━━━━━ Passage provided ━━━━━
Sometimes your quest for the legal tender gets you into hot water. Let me tell you a most harrowing story of one of my early paying jobs.
I got paid $25 to be the sound man for weddings.
For a 15 year old kid, that was pretty good money.
So one day during the wedding ceremony I’m on the job and this couple is getting married and the piano begins to play and the soloist starts to sing.
But the singer’s microphone is not working. Her voice sounds weak and frail and you can barely hear her over the piano. I crank up the volume, adjust the input gain, and… nothing.
PANIC. FRANTIC SEARCH FOR REASON WHY. WHY IS THIS MICROPHONE NOT WORKING???
Then I realize: “I forgot to plug her microphone in!” Not only does it sound bad, but this lovely song is now going to be all screwed up on the tape I’m making for this couple.
Plus there’s another song coming up. I’ve GOT to fix this.
After the song was done, I crawled on my hands and knees down the side aisle of the church – no one could see me – and made my way to the edge of the stage where the microphone cable was laying there on the floor, inches away from the socket where it was supposed to be plugged in.
I inserted the connector into the socket.
There was a resounding audible CLICK – and suddenly – while the minister was speaking to this starry-eyed young couple about the joys and responsibilities of Holy Matrimony – the PA system started howling with LOUD feedback.
I had forgotten to turn the slider down on the microphone. And here I was at the corner of the stage, 100 feet from the mixing board.
I jumped up suddenly and BOLTED back up the aisle to the sound booth. While I was sprinting, the wedding guests experienced 10 eternal seconds of horrible obnoxious heart-pounding electrifying squealing.
Finally I reached my destination and turned the slider down.
━━━━━ Supplied information ━━━━━
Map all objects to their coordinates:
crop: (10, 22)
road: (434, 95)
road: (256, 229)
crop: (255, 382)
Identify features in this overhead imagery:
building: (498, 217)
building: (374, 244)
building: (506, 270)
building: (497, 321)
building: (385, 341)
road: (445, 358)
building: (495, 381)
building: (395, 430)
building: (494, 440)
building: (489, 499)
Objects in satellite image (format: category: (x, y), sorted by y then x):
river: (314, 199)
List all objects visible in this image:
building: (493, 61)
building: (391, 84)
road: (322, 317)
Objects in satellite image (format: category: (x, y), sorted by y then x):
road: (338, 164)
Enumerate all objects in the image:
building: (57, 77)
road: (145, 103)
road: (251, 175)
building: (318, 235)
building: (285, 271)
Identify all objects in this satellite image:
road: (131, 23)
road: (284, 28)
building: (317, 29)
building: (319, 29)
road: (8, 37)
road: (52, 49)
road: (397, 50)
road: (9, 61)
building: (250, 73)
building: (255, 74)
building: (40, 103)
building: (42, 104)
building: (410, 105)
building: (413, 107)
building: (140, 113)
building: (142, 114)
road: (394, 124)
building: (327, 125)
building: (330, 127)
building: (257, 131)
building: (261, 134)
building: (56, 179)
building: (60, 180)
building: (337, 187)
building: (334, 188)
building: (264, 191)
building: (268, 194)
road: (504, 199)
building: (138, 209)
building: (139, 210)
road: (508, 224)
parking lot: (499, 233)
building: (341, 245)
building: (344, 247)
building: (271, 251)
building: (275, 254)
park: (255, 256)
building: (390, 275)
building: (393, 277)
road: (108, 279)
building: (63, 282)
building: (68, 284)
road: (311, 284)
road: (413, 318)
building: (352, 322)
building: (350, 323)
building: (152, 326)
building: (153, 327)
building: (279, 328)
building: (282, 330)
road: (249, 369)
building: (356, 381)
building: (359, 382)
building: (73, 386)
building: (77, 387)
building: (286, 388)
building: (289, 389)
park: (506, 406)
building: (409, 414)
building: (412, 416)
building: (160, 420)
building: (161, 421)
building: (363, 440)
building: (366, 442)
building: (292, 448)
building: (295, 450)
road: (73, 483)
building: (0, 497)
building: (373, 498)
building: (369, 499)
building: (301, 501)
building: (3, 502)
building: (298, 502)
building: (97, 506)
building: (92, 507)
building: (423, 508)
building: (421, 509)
━━━━━
## [Description of the task]
In the wedding sound story above, reproduce the stretch from "After the song" through "be plugged in." word for word.

## [Solution to this task]
After the song was done, I crawled on my hands and knees down the side aisle of the church – no one could see me – and made my way to the edge of the stage where the microphone cable was laying there on the floor, inches away from the socket where it was supposed to be plugged in.